May 20, 2022

No, Paracetamol P-500 does not contain a deadly virus.

A viral social media post picks up on an old misrepresentation that the drug contains a rare South American virus.

The post circulated in Namibian social media spaces throughout March 2022, but the claim has been circulating on social media for about five years.

The post warns people against using “paracetamol which is spelled P-500” because “doctors advise that it contains the ‘Machupo’ virus, which is ‘considered one of the most dangerous viruses in the world’. world, with a high mortality rate.” The false claim is used to discourage people from using the specific targeted drug.

The viral post falsely claiming that a painkiller contains a deadly South American virus.

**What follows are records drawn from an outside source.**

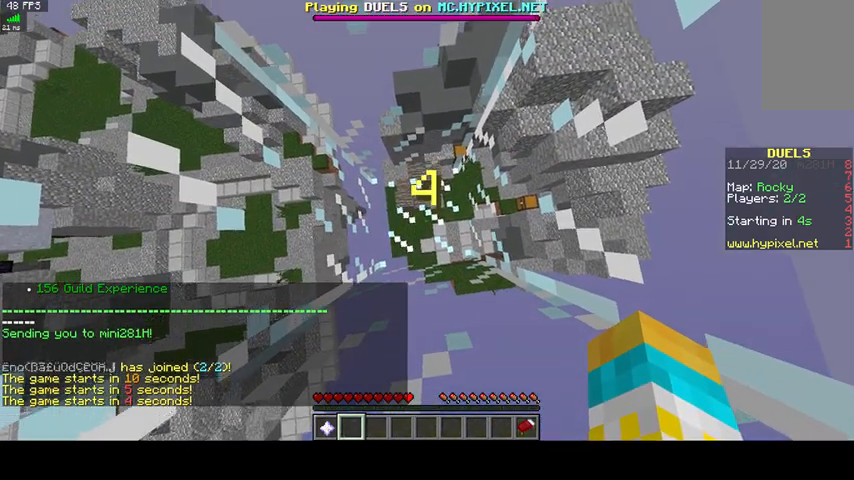
{"keys": [], "mouse": [], "events": []}
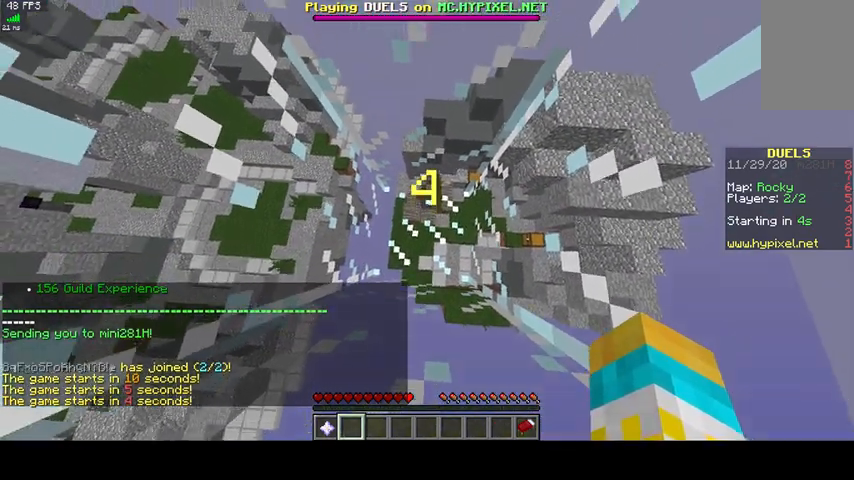
{"keys": [], "mouse": [], "events": []}
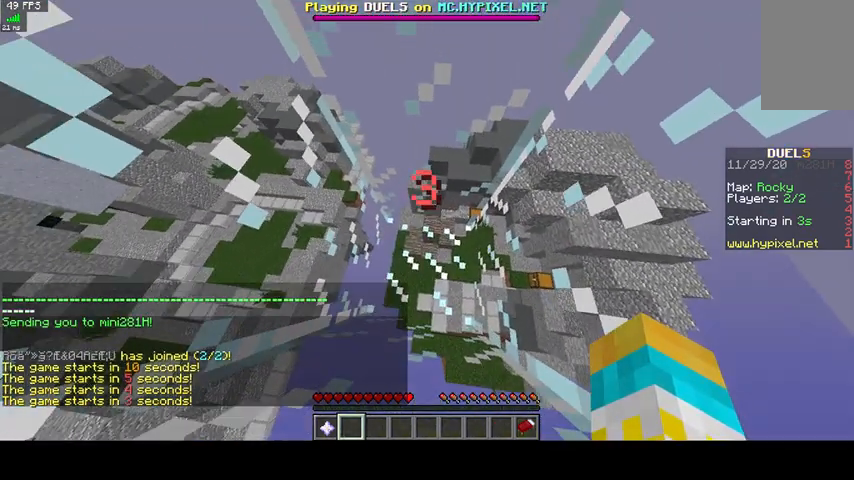
{"keys": [], "mouse": [], "events": []}
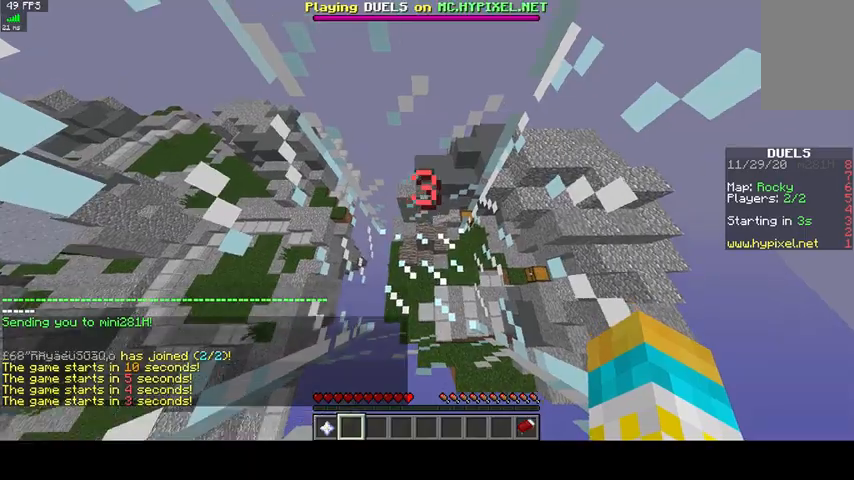
{"keys": [], "mouse": [], "events": []}
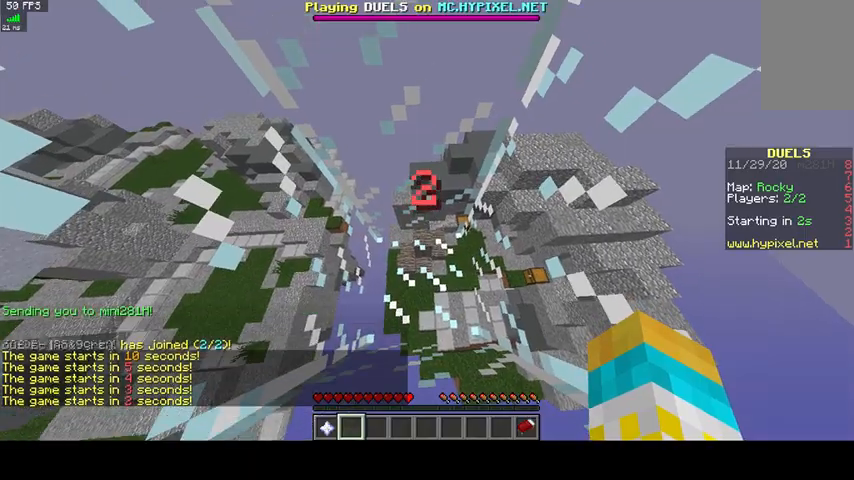
{"keys": [], "mouse": [], "events": []}
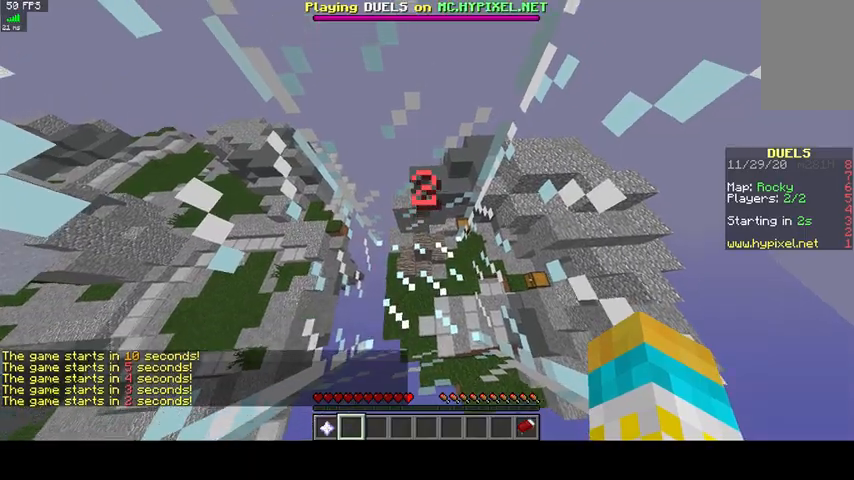
{"keys": [], "mouse": [], "events": []}
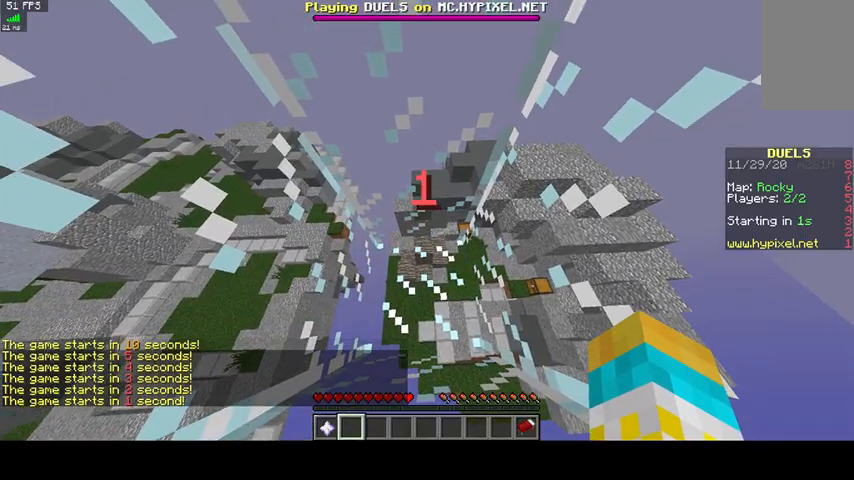
{"keys": [], "mouse": [], "events": []}
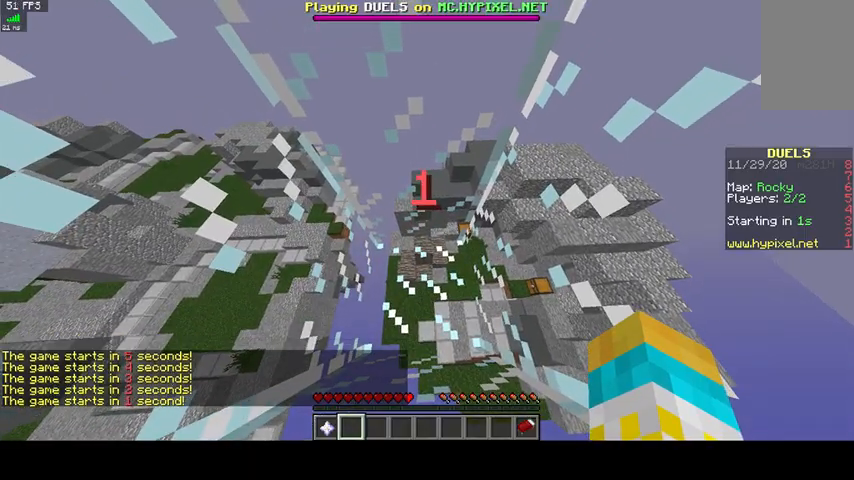
{"keys": ["space", "w"], "mouse": [], "events": [[100, "w", "down"], [133, "space", "down"]]}
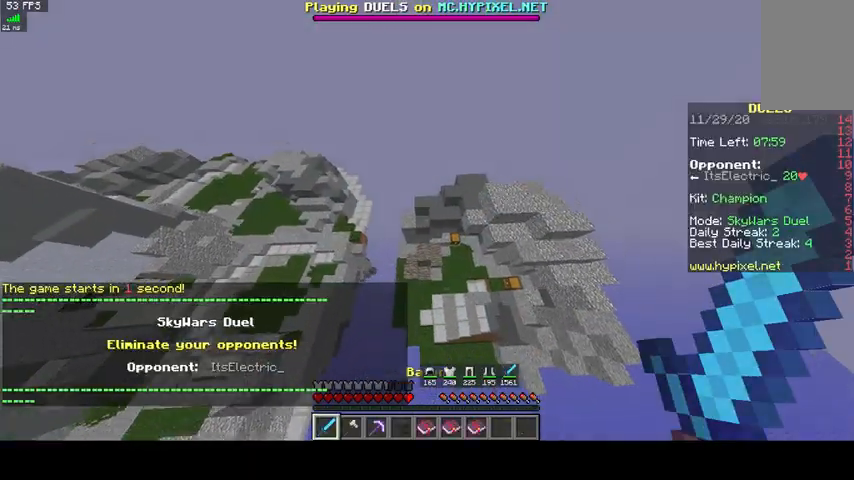
{"keys": ["w"], "mouse": [], "events": [[333, "space", "up"]]}
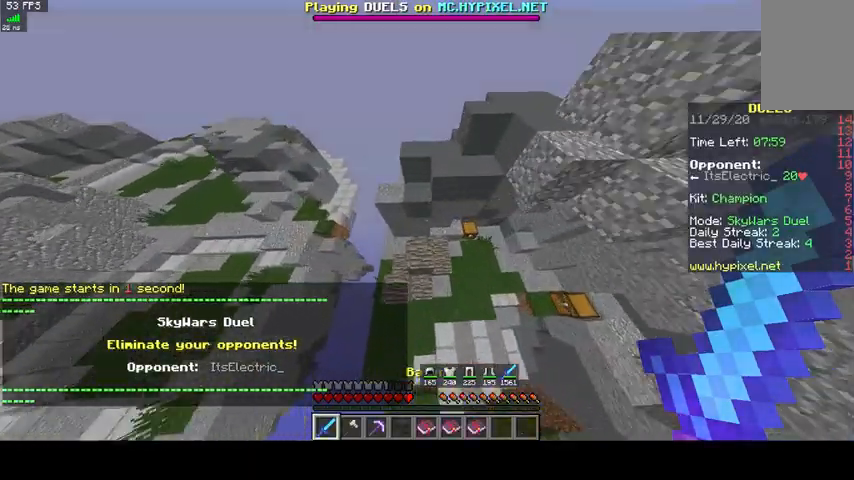
{"keys": ["w"], "mouse": [], "events": [[133, "space", "down"], [367, "space", "up"]]}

The false claim went particularly viral in Namibian WhatsApp groups and spaces, and when it came to the attention of Namibia Fact Check it had already been “transmitted several times”.

Message history

According to what Namibia Fact Check may become established, the post has been circulating in several Namibian Facebook spaces since March 2017, such as this Facebook post March 20, 2017.

The message is labeled as “false information” on Facebook.

The post’s Facebook rating.

The same message was debunked by Malaysian health authorities and in India, by The Hindu in February 2017. Other Asian fact checkers also debunked the false claim around this time.

Facts

the Machupo virus causes Bolivian hemorrhagic fever. The virus is carried by a species of rodent native to Bolivia. There have been a number of outbreaks of Machupo virus in parts of Bolivia since the early 1950s, but these outbreaks have been largely limited to specific areas of that country, according to the literature on the virus.

False claims about the spread of a dangerous or deadly virus through medical or pharmaceutical interventions, such as pills or vaccines, exploit people’s real fears of viral outbreaks, especially in the context of the pandemic. of ongoing COVID-19, and seek to undermine trust in the medical world. and interventions and pharmaceuticals.